A ZF também preferiu não adotar o PPE por falta de previsibilidade do mercado. “Atuamos principalmente com o fornecimento para a indústria de caminhões e ônibus e este mercado foi duramente afetado pele crise, sem nenhum sinal de recuperação. Por isso usamos outras alternativas, como antecipação de férias e até transferências de pessoal para outras unidades nos Estados Unidos e Alemanha, para evitar ao máximo perder talentos”, conta o diretor de RH Marcel Oliveira. 

Ana Carolina Gonçalves, diretora de RH da TRW – comprada pela ZF há cerca de dois anos –, afirma que na planta de Limeira (SP) não foi necessário adotar o PPE porque existiam diferenças entre as linhas de produção, algumas com aumento do ritmo em função de fornecimento para novos veículos, enquanto outras que forneciam para modelos mais antigos tiveram reduções. “Reduzimos muito o quadro e fizemos tudo que foi possível para não demitir, como férias e transferências”, afirma. 

Futuro

Todos os participantes do painel concordaram que a principal fonte de preocupação no momento é evitar novas demissões, sob o risco de tornar a operação muito mais difícil quando a retomada da economia acontecer. “Estamos visitando fornecedores e parceiros para verificar onde é possível cortar custos. Mas também precisamos estar preparados para o futuro e manter as pessoas, porque a retomada virá”, destacou Carvalho, da Valeo. 

Estamos revendo constantemente todos os contratos e buscando mais eficiência em áreas como plano de saúde e restaurante, para tentar reduzir custos fixos e variáveis, mas uma empresa não sobrevive só contando custos, é preciso ser eficiente e preservar o caixa”, aconselhou Sandra Mariani, da Navistar. Ela conta que toda a direção da empresa tem feito reuniões semanais com os funcionários para explicar a situação e as prováveis medidas que serão adotadas, como forma de manter a força de trabalho engajada na busca de soluções. 

A instabilidade jurídica foi unanimemente apontada como principal foco de preocupação no cenário atual de demissões. Espera-se um crescimento no número de ações judiciais trabalhistas, que devem atingir cerca de 3 milhões este ano. “É um numero absurdo quando comparado a 75 mil ações nos Estados Unidos ou 2,5 mil no Japão”, comparou Tourinho.

[Texto transcrito da página]

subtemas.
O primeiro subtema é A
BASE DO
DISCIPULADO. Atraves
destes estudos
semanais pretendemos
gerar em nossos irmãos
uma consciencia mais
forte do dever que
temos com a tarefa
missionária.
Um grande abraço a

*TAREFAS DO EXERCÍCIO*:
- a) Diga todas as pessoas que aparecem com nome no texto para ler.
- b) Escreva de novo, sem mudar nada, todas as linhas dos registros.

*RESPOSTAS DO EXERCÍCIO*:
- a) Marcel Oliveira, Ana Carolina Gonçalves, Carvalho, Sandra Mariani, Tourinho

- b)
subtemas.
O primeiro subtema é A
BASE DO
DISCIPULADO. Atraves
destes estudos
semanais pretendemos
gerar em nossos irmãos
uma consciencia mais
forte do dever que
temos com a tarefa
missionária.
Um grande abraço a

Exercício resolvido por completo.